Dosierung: Beim insulinpflichtigen Typ-2-Diabetiker mit geringem Insulinbedarf (< 20 IU/Tag) kann eine konventionelle Insulintherapie mit 1- bis 2-täglichen Injektionen eines langwirksamen Insulins oder einer vorgemischten Insulinkombination (NPH-Insulin kombiniert mit Zweitsubstanz) eingesetzt werden. Falls die glomeruläre Filtrationsrate unter 10-50 ml/min sinkt, sollte die Gesamtdosis an Insulin, sowohl reguläres Insulin als auch Insulinanaloga, um 25% reduziert werden. Bei Patienten mit terminaler Niereninsuffizienz ist die Insulinmenge auf 50% des Ausgangswertes zu senken. Zu beachten ist jedoch die große interindividuelle Varianz der Senkung des Insulinbedarfs (Biesenbach et al., 2003).
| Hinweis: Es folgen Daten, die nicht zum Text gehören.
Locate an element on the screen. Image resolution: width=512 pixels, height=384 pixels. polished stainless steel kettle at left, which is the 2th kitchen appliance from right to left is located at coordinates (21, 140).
Bei Hämodialysepatienten variiert der Insulinbedarf zusätzlich durch die Unterschiede in der residualen Nierenfunktion und der Dialysemodaliäten. Prinzipiell sinkt jedoch im ersten Jahr der Hämodialyse der Insulinbedarf weiter (Biesenbach et al., 2008). Die Ziele der antidiabetischen Therapie bei Patienten mit Niereninsuffizienz entsprechen jenen beim nierengesunden Diabetespatienten.

• HbA1c: 6-7 %

• Nüchternblutzucker-Spiegel < 140 mg/dl

• postprandialer Blutzuckerspiegel < 200 mg/dl.

 

Patientenspezifisch sollten jedoch individuelle therapeutische Ziele festgelegt werden, dies auch in Abhängigkeit von Lebensumständen oder einem möglicherweise erhöhten Hypoglykämierisiko (Uzu et al., 2008).

 

Orale Antidiabetika

Bei manchen Typ-2-Diabetikern mit terminaler Niereninsuffizienz ist auch mit oralen Antidiabetika oder sogar ausschließlich mit Diät eine ausreichende Stoffwechseleinstellung erzielbar. Es stehen mehrere Medikamente bei Typ-2-Diabetes zur Verfügung, die auch bei Niereninsuffizienz eingesetzt werden können. Nichtsdestotrotz sind die meisten speziell bei Dialysepflichtigkeit nicht empfohlen.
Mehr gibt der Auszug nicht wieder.